The AP reported that the production of paper is now “under government control,” a fact that does not hold up if one reads the language of the law. And the Inter American Press Association, an organization of print publications dedicated to the defense of the freedom of the press, condemned the “malicious attempts by the government of Argentina to control press freedom.”
Grupo Clarín, in turn, is quoting these reports in its own outlets, arming itself with false legitimacy from the outside.
Grupo Clarin owes much of it success to well-documented collusion with the dictators who reigned over the country in the 1970s and 1980s. For Argentines who remember the way Grupo Clarín’s newspapers ignored or distorted deaths and torture during this time, it is particularly painful that the corporation would begin to wave the banner of freedom of expression in its defense.

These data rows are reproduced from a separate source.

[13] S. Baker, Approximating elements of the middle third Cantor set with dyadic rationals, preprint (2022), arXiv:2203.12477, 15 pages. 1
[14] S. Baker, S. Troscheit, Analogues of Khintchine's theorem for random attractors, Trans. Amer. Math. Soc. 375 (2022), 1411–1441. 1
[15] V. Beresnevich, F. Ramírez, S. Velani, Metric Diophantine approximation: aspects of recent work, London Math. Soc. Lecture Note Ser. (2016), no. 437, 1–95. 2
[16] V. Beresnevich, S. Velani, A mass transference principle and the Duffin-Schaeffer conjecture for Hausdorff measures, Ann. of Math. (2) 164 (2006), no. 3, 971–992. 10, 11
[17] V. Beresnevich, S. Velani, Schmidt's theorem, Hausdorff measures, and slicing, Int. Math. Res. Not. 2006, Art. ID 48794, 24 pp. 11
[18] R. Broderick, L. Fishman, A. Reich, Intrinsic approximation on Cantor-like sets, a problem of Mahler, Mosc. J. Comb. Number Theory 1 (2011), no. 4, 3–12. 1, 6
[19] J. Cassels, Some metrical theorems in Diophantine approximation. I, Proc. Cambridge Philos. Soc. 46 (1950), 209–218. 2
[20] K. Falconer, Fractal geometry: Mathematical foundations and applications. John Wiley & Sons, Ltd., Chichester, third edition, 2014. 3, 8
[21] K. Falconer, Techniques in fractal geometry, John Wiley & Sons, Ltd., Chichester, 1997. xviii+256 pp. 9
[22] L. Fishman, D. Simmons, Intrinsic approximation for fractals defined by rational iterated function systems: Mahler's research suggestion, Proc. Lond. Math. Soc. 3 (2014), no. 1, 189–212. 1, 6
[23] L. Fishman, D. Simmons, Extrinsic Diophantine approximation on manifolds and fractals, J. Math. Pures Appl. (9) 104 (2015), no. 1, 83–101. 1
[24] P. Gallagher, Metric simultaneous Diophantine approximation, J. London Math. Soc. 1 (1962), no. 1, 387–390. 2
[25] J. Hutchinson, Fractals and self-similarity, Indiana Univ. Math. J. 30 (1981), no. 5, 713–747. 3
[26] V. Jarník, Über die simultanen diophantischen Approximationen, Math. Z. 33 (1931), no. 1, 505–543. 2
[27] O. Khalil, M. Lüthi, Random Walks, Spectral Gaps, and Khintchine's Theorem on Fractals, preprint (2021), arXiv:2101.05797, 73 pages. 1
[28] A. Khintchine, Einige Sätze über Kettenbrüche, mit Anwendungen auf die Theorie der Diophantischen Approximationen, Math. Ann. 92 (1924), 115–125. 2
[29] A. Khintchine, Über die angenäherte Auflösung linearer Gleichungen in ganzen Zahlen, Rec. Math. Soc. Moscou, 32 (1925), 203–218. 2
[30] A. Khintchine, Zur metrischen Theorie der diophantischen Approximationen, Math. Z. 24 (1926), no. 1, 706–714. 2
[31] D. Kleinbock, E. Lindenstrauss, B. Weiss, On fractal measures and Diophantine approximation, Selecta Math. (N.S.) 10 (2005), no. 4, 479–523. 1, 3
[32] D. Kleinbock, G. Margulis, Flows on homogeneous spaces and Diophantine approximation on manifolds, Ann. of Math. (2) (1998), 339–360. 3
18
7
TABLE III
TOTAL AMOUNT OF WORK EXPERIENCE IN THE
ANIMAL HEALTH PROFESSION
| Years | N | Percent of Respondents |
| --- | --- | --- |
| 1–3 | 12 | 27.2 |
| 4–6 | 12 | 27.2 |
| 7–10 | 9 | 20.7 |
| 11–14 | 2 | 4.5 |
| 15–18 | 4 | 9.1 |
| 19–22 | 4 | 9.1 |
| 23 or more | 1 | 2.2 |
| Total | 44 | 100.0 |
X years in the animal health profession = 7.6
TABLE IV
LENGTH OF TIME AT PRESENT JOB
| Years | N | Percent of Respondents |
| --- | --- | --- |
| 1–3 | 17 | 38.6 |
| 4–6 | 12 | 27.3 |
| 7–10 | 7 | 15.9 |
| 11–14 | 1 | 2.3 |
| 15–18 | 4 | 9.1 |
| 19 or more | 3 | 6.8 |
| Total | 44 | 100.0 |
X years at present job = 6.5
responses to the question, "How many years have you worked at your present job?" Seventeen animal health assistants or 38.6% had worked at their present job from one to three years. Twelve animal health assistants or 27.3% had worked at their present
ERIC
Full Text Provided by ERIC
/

The Papel Prensa law is part of larger movement by recently re-elected President Cristina Fernandez de Kirchner to open a media space dominated by the old guard. The bill’s approval follows the passage of another controversial law that limits the number of television channels a media company can own. But one does not need to be a fan of the Kirchner government to understand the danger of a corporation that reigns over so much of the national conversation. Governments around the world have long moderated the power of media companies. There is no reason that Argentina should not enact legislation in the same spirit.
It is a sad commentary on journalism, therefore, that foreign reporters would turn out to cheerlead Grupo Clarín. In the end, they’re cheating not just their readers—but ultimately themselves.
Julie Turkewitz is a freelance journalist in New York City who writes frequently about social justice issues. She lived in Argentina in 2008 and 2009. Additional work at www.julieturkewitz.com.